Firstly, what could be the source of the feeling of uncanniness in the uncanny valley? The reason many people feel insecure vis-à-vis an almost-human-like robot is, I suggest, grounded in their vulnerabilities: the assumption, the suspicion of the impossibility of equal, respectful, emotional relationships appears as a possible dehumanization of relationships. Such dehumanization is frightening and perceived as threatening, since we mostly are frightened of the non-natural nonhuman (especially when they pretend to be human). We feel fear of those creatures, fear of being hurt in unknown ways. Humans have central characteristics which by definition robots do not have: we are finite, vulnerable, self-reflective beings, always already living with other humans, having relationships with them. If we want to or must expose our vulnerability, then we want to be intuitively sure that we are dealing with another person.Footnote 8 Even stronger: we always already presuppose that the other is human when we expose ourselves as deeply vulnerable beings.

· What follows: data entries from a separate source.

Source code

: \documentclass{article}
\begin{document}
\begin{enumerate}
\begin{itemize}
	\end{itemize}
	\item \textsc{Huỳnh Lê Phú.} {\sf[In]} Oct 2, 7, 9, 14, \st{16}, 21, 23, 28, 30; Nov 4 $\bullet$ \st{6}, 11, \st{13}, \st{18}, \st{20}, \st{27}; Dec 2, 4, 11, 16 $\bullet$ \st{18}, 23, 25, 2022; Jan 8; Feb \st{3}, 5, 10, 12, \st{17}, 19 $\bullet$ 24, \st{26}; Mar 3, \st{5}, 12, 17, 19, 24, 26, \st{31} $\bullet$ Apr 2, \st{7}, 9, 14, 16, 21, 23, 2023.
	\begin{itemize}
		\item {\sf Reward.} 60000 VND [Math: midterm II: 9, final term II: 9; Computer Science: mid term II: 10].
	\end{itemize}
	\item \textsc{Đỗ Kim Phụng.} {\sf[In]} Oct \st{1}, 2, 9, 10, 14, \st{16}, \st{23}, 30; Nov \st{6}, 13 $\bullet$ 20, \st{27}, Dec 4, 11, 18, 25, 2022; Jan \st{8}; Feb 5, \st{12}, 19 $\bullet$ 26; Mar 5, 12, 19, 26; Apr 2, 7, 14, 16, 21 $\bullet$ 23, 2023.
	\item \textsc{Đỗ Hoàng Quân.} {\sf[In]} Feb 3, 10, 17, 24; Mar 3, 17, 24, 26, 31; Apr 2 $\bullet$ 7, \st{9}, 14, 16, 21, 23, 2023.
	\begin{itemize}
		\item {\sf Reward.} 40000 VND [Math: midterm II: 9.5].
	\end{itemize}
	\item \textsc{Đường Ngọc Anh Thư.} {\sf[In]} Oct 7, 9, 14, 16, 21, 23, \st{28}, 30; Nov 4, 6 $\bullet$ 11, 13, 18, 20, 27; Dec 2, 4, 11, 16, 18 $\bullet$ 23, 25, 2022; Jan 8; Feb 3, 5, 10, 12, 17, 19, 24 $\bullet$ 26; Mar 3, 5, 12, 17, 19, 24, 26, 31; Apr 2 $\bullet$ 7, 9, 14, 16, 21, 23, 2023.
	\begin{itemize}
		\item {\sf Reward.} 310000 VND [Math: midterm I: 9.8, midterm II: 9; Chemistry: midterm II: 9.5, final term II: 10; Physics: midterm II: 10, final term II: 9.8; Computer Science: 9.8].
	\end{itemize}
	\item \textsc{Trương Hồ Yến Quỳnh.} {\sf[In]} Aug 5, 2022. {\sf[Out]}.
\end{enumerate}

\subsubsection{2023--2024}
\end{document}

The uncanny consequences of not being able to make this presupposition become clear, secondly, when we are uncertain about yet another aspect of this boundary. Remember Adam and Charles in McEwan’s novel: Adam’s appearance is not uncanny because he is indistinguishable from a human. Rather, it is his behavior which is uncanny: he cannot lie, and he seems mentally and, at first, physically invulnerable. Therefore, when Charles kills him, it seems, at first, rather human that he kills him without the sort of considerations one would expect him to have if he saw Adam as human. But paradoxically, Charles kills and has regrets, he feels pangs of conscience. Does having feelings of remorse and responsibility tell us more about what it means to be human than any clear definition of ‘human’ or precise instruction for a robot ever could?